Senior conservation officers Alex Head, left, and Dustin Masin look at a bird hunter’s pheasant at an Oct. 22, 2016, check station in the Bennett Hills.

BOISE — Check stations are an opportunity for Idaho Department of Fish and Game staff to talk to thousands of hunters and see thousands of harvested animals. The goal is to get needed information, answer questions and get you on your way quickly.

Here are a few reminders to make your check station visit pleasant, quick and efficient:

If you have harvested game: Fish and Game staff will want to look at the animal, your license and your tag. It will save you and everyone’s time if the animal is easily accessible. It takes a few minutes to collect all the needed data, so feel free to shut off your vehicle and step out to stretch your legs.

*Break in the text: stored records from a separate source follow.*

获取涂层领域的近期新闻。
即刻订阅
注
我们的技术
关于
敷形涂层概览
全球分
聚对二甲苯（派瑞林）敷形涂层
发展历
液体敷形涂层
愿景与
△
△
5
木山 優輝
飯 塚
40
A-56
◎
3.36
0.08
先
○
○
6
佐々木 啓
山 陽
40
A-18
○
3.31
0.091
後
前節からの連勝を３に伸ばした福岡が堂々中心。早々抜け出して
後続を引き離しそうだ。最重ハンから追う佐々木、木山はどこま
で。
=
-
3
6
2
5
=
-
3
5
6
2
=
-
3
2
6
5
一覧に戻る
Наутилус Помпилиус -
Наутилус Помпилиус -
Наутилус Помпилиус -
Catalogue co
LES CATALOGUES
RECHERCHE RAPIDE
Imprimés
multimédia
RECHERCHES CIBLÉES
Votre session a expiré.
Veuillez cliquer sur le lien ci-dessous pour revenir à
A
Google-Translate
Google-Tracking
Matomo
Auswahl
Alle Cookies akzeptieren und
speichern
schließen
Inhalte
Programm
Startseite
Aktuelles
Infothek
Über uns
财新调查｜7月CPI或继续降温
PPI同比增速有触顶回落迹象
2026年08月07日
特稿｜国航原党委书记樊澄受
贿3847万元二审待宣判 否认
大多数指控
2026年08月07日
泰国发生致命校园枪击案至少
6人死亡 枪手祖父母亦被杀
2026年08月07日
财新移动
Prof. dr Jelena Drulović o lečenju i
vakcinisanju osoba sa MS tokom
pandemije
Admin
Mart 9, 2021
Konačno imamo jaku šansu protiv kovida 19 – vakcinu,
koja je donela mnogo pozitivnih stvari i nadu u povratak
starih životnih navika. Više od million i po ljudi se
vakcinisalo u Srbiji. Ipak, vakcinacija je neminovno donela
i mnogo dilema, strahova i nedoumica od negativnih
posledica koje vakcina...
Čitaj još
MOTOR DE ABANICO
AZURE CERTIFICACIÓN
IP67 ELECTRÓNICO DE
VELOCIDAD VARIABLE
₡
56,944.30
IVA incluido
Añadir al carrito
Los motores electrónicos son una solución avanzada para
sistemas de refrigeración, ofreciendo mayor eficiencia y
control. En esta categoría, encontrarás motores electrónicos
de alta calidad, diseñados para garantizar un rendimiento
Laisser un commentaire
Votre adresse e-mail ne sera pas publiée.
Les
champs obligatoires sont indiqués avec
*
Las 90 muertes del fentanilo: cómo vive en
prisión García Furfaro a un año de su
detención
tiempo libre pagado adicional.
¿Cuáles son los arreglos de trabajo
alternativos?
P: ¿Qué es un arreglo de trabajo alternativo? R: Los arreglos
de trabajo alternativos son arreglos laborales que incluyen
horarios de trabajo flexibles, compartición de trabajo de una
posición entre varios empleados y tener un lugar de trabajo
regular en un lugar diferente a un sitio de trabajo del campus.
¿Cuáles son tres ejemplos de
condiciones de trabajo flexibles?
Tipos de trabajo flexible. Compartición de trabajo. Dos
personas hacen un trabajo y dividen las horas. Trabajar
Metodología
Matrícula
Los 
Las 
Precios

Many check stations are management stations where the main goal is to collect data from harvested animals. However, staff also pays attention to any visible rule violations. Here are some common mistakes to avoid:

  • Failure to keep evidence of sex — Even in either-sex hunts, the head or other evidence of sex needs to be naturally attached to the carcass until you get it home. In hunts with point restrictions, the antlers must accompany the carcass.
  • Failure to properly validate your tag — Make sure the notches for the correct day and month are fully removed from your tag immediately after you harvest the animal. The tag must be attached to the largest part of the carcass.
  • Failure to have a proxy statement that was issued with your tag — If you’re transporting game for someone else, you must have a proxy statement. Proxy statements are available on page 102 in the Big Game Seasons and Rules book, along with other important rules. Go to
  • In seasons restricted to mule deer or white-tail deer only, proof of species must remain naturally attached. If you remove the head, you must leave the fully-haired tail attached.

Use caution when pulling into and out of a check station. Keep an eye out for hunters and staff walking around the station, and be careful if you are pulling out onto a busy highway.